Philip Sherburne on House Parties v. Winter Music Conference

In his This Month in Techno column for Pitchfork, Philip Sherburne writes an interesting compare-and-contrast essay concerning his experiences at the Winter Music Conference in Miami with a basement performance by Truckasaurus in Portland OR. As any veteran of house and warehouse parties might predict, he found the basement experience to be more satisfying than mixing it up with the big names of American and European techno. For me there'e no doubt that the "hey kids, let's put on a show" ethos is essential to keeping any scene vibrant, interesting, and fun, and this is what made San Francisco such an exciting place to be in the late 90s and early 2Ks. On any Friday afternoon you could plug in some special URLs and get the lowdown on what was happening for underground parties that night, and then find youself among crazy kids who were putting out the beats and the vibe because it was fun, exciting, and just a little bit risky. My best moment during these times was making a phone call on a Friday night, loading three of my friends into a car, and then driving to a bowling alley in Petaluma that had been taken over by the Happy Kids crew. You've not lived until you've seen candy ravers in phat pants bowling.

The San Francisco housing situation has made it much more difficult to create these kinds of parties. There aren't many folks who have accesss to the necessary space, the basements, the thick walls. Of the few that I've attended in the past couple years, all have been spaces owned by someone who managed to make *a lot* of money, legal and otherwise. We're fortunate to live in a city where there are wealthy folks who still like to throw down, but finding space is the number one problem for anyone who wants to promote events in this city. The seeming inevitable trade-off is to go for a bar or club night, which, by its very nature, changes that grassroots feeling you get when you set up a sound system in your basement, pass out some flyers to friends and send emails, buy a keg, and then let it rip. In those situations the walls between performers, DJs, and the crowd come down, and you're all there together to have a good time. If you want to do a club or bar night it's much more about working angles, promoting on a large scale to make sure you make the nut, and being part of the right crowd to start with.

I think this lack of grassroots ability to build a music and dance culture has especially affected the gay scene, which has largely ossified around certain names, bars, and clubs, and where attempts to bring out something new means insinuating yourself among those who are already established.

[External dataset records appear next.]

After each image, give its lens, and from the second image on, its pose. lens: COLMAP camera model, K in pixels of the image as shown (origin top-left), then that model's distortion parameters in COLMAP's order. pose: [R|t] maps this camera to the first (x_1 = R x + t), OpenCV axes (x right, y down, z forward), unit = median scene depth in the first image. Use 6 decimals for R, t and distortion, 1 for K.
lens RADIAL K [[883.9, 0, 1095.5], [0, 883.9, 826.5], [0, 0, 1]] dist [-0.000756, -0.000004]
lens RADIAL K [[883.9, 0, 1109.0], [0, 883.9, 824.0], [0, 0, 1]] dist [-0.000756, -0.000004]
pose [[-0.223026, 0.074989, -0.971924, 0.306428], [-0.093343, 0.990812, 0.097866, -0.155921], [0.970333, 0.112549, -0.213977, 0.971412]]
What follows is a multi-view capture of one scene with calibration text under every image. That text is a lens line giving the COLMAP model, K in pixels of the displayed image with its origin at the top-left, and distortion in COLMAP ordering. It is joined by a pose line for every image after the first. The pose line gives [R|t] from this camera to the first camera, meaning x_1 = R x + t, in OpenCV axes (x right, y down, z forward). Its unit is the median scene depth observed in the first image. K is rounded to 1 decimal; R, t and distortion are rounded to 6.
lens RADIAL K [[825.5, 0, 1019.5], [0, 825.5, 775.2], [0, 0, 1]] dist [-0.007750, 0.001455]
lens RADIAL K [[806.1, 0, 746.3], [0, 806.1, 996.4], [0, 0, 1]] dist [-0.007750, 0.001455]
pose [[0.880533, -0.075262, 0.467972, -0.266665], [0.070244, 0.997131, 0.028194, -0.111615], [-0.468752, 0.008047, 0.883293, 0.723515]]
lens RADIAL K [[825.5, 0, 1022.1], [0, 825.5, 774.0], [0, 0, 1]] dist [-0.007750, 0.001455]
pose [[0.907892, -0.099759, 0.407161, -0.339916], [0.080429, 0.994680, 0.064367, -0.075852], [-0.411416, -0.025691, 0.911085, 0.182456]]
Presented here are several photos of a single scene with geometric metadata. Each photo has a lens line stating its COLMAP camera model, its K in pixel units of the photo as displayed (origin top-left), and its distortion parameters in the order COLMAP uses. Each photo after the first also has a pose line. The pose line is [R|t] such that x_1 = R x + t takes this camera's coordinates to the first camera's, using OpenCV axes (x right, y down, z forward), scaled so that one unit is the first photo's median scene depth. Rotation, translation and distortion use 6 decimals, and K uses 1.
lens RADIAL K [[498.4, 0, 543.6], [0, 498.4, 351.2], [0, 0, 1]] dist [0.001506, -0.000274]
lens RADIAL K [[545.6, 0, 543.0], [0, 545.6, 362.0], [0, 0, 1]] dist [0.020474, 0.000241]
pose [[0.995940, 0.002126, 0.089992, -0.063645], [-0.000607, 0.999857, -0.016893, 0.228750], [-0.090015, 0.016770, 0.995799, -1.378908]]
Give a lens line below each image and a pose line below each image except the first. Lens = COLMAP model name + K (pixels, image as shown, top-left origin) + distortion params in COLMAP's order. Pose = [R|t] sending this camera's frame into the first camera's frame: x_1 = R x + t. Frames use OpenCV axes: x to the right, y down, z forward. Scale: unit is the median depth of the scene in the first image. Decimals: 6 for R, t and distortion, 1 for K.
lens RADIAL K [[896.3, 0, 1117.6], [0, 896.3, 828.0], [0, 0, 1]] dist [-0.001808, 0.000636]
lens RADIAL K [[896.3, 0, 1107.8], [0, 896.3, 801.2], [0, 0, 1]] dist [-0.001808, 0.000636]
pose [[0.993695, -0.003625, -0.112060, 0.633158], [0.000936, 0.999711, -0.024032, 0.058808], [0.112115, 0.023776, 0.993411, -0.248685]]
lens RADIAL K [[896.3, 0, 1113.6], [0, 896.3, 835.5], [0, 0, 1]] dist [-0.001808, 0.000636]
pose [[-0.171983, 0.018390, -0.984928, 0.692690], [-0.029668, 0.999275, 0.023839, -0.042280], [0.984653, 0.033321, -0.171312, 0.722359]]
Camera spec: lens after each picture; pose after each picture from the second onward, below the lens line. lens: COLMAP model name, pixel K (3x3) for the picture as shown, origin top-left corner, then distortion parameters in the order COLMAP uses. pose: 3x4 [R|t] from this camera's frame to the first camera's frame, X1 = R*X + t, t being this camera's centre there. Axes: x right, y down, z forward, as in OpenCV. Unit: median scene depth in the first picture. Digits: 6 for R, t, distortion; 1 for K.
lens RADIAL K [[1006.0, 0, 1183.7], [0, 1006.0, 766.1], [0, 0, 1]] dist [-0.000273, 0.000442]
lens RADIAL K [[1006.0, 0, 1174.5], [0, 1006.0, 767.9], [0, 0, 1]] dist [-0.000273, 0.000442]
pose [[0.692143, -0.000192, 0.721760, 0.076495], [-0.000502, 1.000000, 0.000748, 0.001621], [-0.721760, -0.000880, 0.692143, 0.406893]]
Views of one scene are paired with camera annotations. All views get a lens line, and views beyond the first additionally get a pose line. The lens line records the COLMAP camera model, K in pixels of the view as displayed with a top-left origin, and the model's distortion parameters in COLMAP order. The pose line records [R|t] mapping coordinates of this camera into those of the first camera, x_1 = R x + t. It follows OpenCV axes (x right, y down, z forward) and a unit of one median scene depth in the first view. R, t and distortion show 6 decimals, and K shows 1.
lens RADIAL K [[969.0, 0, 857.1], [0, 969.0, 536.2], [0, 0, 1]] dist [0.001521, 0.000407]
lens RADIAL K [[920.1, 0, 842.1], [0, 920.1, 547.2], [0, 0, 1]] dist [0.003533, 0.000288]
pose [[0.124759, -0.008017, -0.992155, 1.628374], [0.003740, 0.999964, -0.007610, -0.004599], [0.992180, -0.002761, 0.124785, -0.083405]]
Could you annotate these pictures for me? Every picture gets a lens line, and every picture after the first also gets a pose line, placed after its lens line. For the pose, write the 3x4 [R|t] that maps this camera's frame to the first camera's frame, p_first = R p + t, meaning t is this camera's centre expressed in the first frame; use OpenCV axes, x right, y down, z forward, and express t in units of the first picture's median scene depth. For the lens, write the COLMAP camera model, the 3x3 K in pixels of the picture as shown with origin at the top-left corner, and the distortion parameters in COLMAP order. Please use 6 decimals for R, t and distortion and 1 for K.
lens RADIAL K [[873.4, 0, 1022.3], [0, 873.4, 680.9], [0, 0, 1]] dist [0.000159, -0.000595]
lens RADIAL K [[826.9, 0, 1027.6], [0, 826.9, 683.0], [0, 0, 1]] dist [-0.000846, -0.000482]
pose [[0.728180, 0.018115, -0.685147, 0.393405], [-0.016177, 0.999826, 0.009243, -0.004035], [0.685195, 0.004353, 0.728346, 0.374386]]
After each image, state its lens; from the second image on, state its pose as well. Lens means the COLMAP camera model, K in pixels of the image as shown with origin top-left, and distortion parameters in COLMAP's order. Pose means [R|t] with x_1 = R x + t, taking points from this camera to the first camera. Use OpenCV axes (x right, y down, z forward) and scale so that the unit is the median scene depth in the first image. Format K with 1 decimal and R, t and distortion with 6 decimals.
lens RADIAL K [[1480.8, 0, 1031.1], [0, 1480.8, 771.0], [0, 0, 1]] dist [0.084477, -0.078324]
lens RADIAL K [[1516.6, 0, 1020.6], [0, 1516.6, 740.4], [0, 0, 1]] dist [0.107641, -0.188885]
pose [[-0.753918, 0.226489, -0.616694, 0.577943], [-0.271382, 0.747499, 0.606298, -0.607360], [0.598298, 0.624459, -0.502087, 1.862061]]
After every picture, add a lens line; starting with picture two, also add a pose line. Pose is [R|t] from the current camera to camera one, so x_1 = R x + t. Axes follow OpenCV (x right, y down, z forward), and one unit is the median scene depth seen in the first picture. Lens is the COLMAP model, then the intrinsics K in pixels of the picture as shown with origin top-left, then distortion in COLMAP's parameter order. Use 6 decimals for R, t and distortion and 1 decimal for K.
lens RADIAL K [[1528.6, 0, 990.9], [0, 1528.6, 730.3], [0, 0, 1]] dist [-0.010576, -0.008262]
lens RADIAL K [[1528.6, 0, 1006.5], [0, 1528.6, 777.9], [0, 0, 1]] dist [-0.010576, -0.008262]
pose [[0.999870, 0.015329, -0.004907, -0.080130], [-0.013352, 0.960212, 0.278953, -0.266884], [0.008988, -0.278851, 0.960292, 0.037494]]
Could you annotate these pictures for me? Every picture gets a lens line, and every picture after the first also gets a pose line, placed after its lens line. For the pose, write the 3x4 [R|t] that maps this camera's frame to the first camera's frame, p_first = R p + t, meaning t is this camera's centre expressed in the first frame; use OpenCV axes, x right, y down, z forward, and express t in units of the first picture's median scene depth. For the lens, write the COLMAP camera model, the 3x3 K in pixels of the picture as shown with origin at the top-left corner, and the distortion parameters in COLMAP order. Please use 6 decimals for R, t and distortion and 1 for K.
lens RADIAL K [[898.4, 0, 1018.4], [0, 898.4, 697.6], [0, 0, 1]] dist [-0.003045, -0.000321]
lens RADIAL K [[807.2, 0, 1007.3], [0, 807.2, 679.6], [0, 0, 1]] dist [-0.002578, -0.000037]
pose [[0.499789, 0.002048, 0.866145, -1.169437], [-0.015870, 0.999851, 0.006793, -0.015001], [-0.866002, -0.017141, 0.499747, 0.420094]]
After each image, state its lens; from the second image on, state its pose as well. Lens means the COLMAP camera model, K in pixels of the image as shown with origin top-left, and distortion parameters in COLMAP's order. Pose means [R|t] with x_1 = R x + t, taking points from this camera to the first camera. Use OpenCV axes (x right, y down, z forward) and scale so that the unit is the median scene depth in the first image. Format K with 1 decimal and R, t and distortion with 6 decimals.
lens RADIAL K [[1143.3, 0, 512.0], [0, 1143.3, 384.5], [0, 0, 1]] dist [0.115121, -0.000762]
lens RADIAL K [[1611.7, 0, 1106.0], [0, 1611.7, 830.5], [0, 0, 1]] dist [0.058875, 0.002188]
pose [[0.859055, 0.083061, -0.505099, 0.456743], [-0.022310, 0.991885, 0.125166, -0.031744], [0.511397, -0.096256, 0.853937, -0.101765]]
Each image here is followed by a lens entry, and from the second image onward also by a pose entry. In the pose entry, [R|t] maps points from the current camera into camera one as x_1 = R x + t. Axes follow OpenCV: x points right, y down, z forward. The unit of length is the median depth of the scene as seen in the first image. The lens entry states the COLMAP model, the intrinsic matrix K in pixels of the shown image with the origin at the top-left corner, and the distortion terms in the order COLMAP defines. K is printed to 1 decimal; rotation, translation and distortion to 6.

What we need are more events like the old Loft parties in New York, spaces that are less concerned with commercial success and are focused more on the experience, spaces where new DJs can come and take chances with music that would be harder to put across at a bar in the Castro, SoMa, or Polkstrasse. That, after all, is how both disco and techno evolved, through DJs taking chances with the music, and kids taking chances with their experiences, and when those two things came together, it created a community bond. In a time when the only bond between San Francisco gay men seems to be the fact of their sexual orientation, it would be great if we could create experiences that dissolved the walls of class, race, body type and social standing and brought us all together in a good time.